Some recent discussions among Forrester analysts raised an important observation about the role of technology during our global COVID-19 crisis. At the moment, bleeding edge technologies (blockchain and quantum computing, to pick on a few) — which always garner most of the buzz — now suddenly take a back seat to essential technologies that enable virtual work and collaboration securely at scale. This may disappoint the technology elites in Silicon Valley, but it really shouldn’t surprise anyone.

The current crisis has laid bare just how important core infrastructure and operations are to business resiliency and dependability. We’ve heard numerous stories of IT teams that are scrambling to provision laptops and deploy multifactor authentication to employees who must now work from home or that are straining to provide basic quality of service to the thousands of employees now logging into the same critical business apps at roughly the same time (usually 9 a.m.). Any bleeding edge technology that doesn’t address current challenges or remains unproven carries too much perceived risk to be considered right now. That should be obvious, but when an organization is under duress, the risk threshold jumps to another level.

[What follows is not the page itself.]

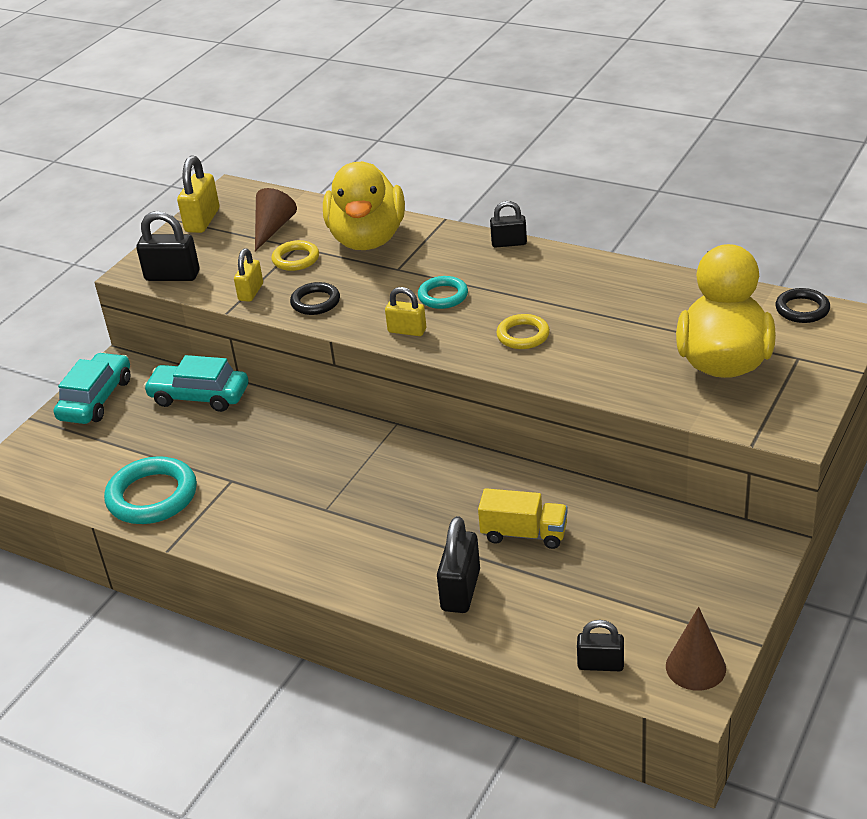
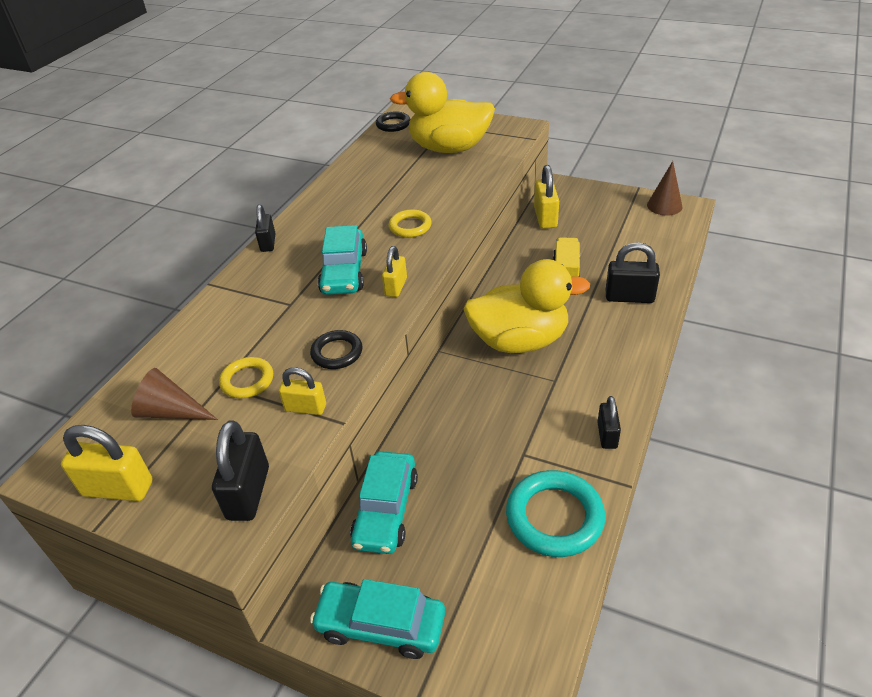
camera: 95 degrees left, 5 degrees up
(367, 239) = (226, 331): yellow duck -> yellow duck (519, 341)
(443, 296) = (344, 272): turquoise ring -> turquoise car
(600, 664) = (675, 237): black padlock -> black padlock (607, 435)
(666, 524) = (545, 218): none -> yellow padlock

In times of crisis, human nature drives us to decrease risk. It steers us to people and technologies we can depend on when we need them. They see novel technologies as a luxury while they are struggling with the essentials. And we often hear from our clients how they wish vendors would focus less on fancy new features and apply that energy to make the base product work as intended. Great customer experiences and great employee experiences require far more than features — they also require dependability. One without the other is a losing proposition. Forrester emphasizes this repeatedly.

There are some emerging technologies that are proving to deliver great value during a crisis, such as AI. A marquee use case for AI is genetic sequencing and analysis for conquering maladies like the coronavirus. Modeling how a virus spreads is another. Plenty of commercial, governmental, and academic institutions are actively pursuing such AI-based solutions. The US Centers for Disease Control and Prevention built a self-diagnosis tool atop Microsoft’s Azure cloud platform to relieve some strain on the medical community. While not all of these solutions are technically “AI,” rest assured, this family of analytical innovations is helping . . . a lot.

Despite the economic downturn we now face, we encourage technology leaders to keep pushing forward with innovative technologies that demonstrate both value and dependability. After all, these technologies will help you deliver the differentiating value to your customers and employees — the kind of value that makes your business more desirable in the market. This is how you beat the competition! That pursuit needs to remain a priority, because the strongest innovators will emerge from this crisis more powerful than ever while many weaker companies will perish. As you all fight to weather this current storm, however, be sure to give extra attention to technology that is proven dependable.

Companies, schools, and governments around the world are locked down with work-from-home programs. This new surge of telecommuters will depend on things like collaboration tools, phone services, VPNs, and virtual desktops. Once, you may have viewed these as boring technologies; however, it’s clear now that they help your people remain engaged, productive, and happier so they can keep your business running smoothly amid the turmoil. This crisis will last for quite some time, unfortunately, and periodic flare-ups will likely force employees back to virtual work. Eventually, when there is a vaccine or herd immunity, the new normal will demand that you continue to support a dynamic virtual and mobile workforce permanently. And the business executives who experienced firsthand the shortcomings of legacy technology environments will suddenly demand that IT accelerate roadmaps for app and infrastructure modernization, refined service management, high-availability architectures, automation for speed and reliability, cloud for scale and flexibility, and a network that delivers high performance. The time to start designing for dependability is now.